Il 26 ottobre si è svolto l’incontro sul rinnovo del contratto del personale del Comparto Funzioni Centrali, nel corso del quale l’ARAN ha sottoposto all’attenzione delle Organizzazioni sindacali maggiormente rappresentative una nuova bozza dello stesso.

Ancora una volta, l’incontro è stato povero di risultati, laddove tutti i protagonisti presenti si sono limitati a recitare la loro parte.

Dal canto suo, l’ARAN ha avanzato le sue proposte, del tutto insoddisfacenti perché vincolate alle risorse stanziate dal Governo che sono largamente insufficienti a garantire il miglioramento delle condizioni economiche dei lavoratori delle Funzioni Centrali, a dispetto dei demagogici proclami, con i quali tutte le forze politiche promettono aumenti finalizzati a compensare l’inflazione crescente insieme con la riduzione della pesantissima tassazione, la quale grava sulle buste paga dei dipendenti pubblici.

L’ipotesi sul tavolo prevede viceversa un nuovo sistema che definisce i cc.dd. differenziali stipendiali e sgancia dalla retribuzione tabellare una percentuale importante dello stipendio, con il rischio concreto di livellare verso il basso le retribuzioni, se paragonate ai valori delle fasce economiche garantiti oggi dalle progressioni.

Di contro, le Organizzazioni sindacali maggiormente rappresentative, sono lontane dall’avanzare concrete proposte in favore dei lavoratori.

Crediamo che questo non sia certamente il modo migliore di tutelare gli interessi dei Pubblici Dipendenti in un momento decisivo come quello attuale, ove si sta discutendo del rinnovo del contratto congelato da molti anni.

Gli incrementi stipendiali, a parere della scrivente, devono essere previsti in misura consistente ed inseriti nella retribuzione tabellare, in misura tale da livellare le retribuzioni dei dipendenti statali italiani con quelle dei loro omologhi europei, anche ai fini del trattamento pensionistico.
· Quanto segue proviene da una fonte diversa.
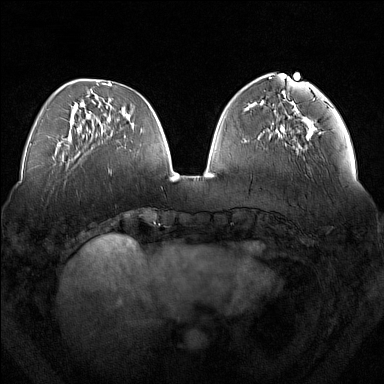
Breast MRI (dynamic contrast-enhanced), one axial slice. Position 52 of 160 along the scan axis. Dynamic contrast-enhanced series, time point 2 of 7 at this slice position (early post-contrast). 1.5 T. TE 1.8 ms, TR 5 ms. 1 mm slice thickness. 384 × 384 image matrix, field of view 350 × 350 mm. Female patient.
Outlined on this slice (semi-automatically segmented with operator editing):
- enhancing-tissue mask used for the functional tumour volume (all voxels passing the contrast-enhancement thresholds inside the analysis volume; usually the tumour): box from (x=282, y=108) to (x=315, y=152) px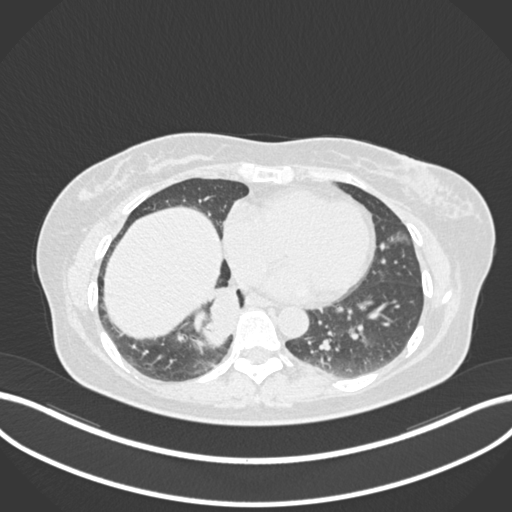
Chest CT, one axial slice. Lung window (W 1500 / L -600 HU). 512 × 512 image matrix, field of view 400 × 400 mm. Female patient, age 54 years. From the clinical record (not read from this slice): clinical TNM (as recorded): T4 N0 M0.
Structures marked on this image (bounding box drawn by a radiologist):
- lung tumour (recorded histology: adenocarcinoma): bounding box <196,284,242,352> (left, top, right, bottom; pixels)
Altro tema su cui è necessario contrastare con forza l’orientamento dell’amministrazione, è quello del lavoro agile (smart working), con particolare riferimento all’ipotesi che prevede una fascia di contattabilità che va ad aggiungersi alla fascia di operatività vera e propria, creando di fatto un obbligo di disponibilità per il lavoratore della durata di ben 13 ore (in quanto la fascia di inoperatività è prevista per sole 11 ore).

Una previsione assolutamente inaccettabile, atteso che il lavoro agile deve essere equiparato, nei modi e nei tempi, al lavoro in presenza, per cui ogni prestazione, che superi le 36 ore settimanali va riconosciuta e retribuita come prestazione di lavoro straordinario, comprendendo comunque la pausa pranzo e il relativo buono pasto in occasione del prolungamento dell’orario di lavoro giornaliero oltre le 6 ore.

Ribadiamo che tale forma di lavoro non può avere carattere emergenziale o residuale, atteso che la normativa, che lo disciplina nasce nel 2017 con il preciso intento di permettere ai lavoratori e alle lavoratrici di conciliare i tempi di vita e di lavoro, con particolare riguardo ai genitori di figli piccoli, ai pendolari a lunga percorrenza.

Al riguardo, si evidenzia che l’amministrazione dovrà fornire la strumentazione necessaria ed adeguata per consentire ai lavoratori la prestazione da remoto o, in carenza di risorse, potrà permettere a chi ne è provvisto di utilizzare la propria, naturalmente nel rispetto dei protocolli di sicurezza e riservatezza previsti.

Crediamo, in conclusione, che sia giunta l’ora di operare un significativo cambio di passo da parte dell’amministrazione, che in sede di rinnovo contrattuale deve restituire ai Pubblici Dipendenti la dignità perduta da anni, riconoscendo una retribuzione, che consenta loro di arrivare alla fine del mese.

Ma è indispensabile che detta accelerazione venga operata anche dal Sindacato, che in tutti questi anni, forse per la disabitudine alla contrattazione e alla lotta, ha lasciato che lo stereotipo dello “Statale nullafacente” di ichiana[1]memoria continuasse ad alimentare il dibattito sui mass media e


[1] Il giuslavorista Pietro Ichino scrisse nel 2006 il libro dal titolo “I nullafacenti”, epiteto con il quale identificava una larga fascia di pubblici dipendenti, accusati di non lavorare e di percepire indebitamente lo stipendio.

all’interno della politica, arrivando ad influenzare le scelte di quest’ultima, che hanno pesantemente penalizzato l’intera categoria di quelli che una volta erano riconosciuti come “fedeli servitori dello Stato”.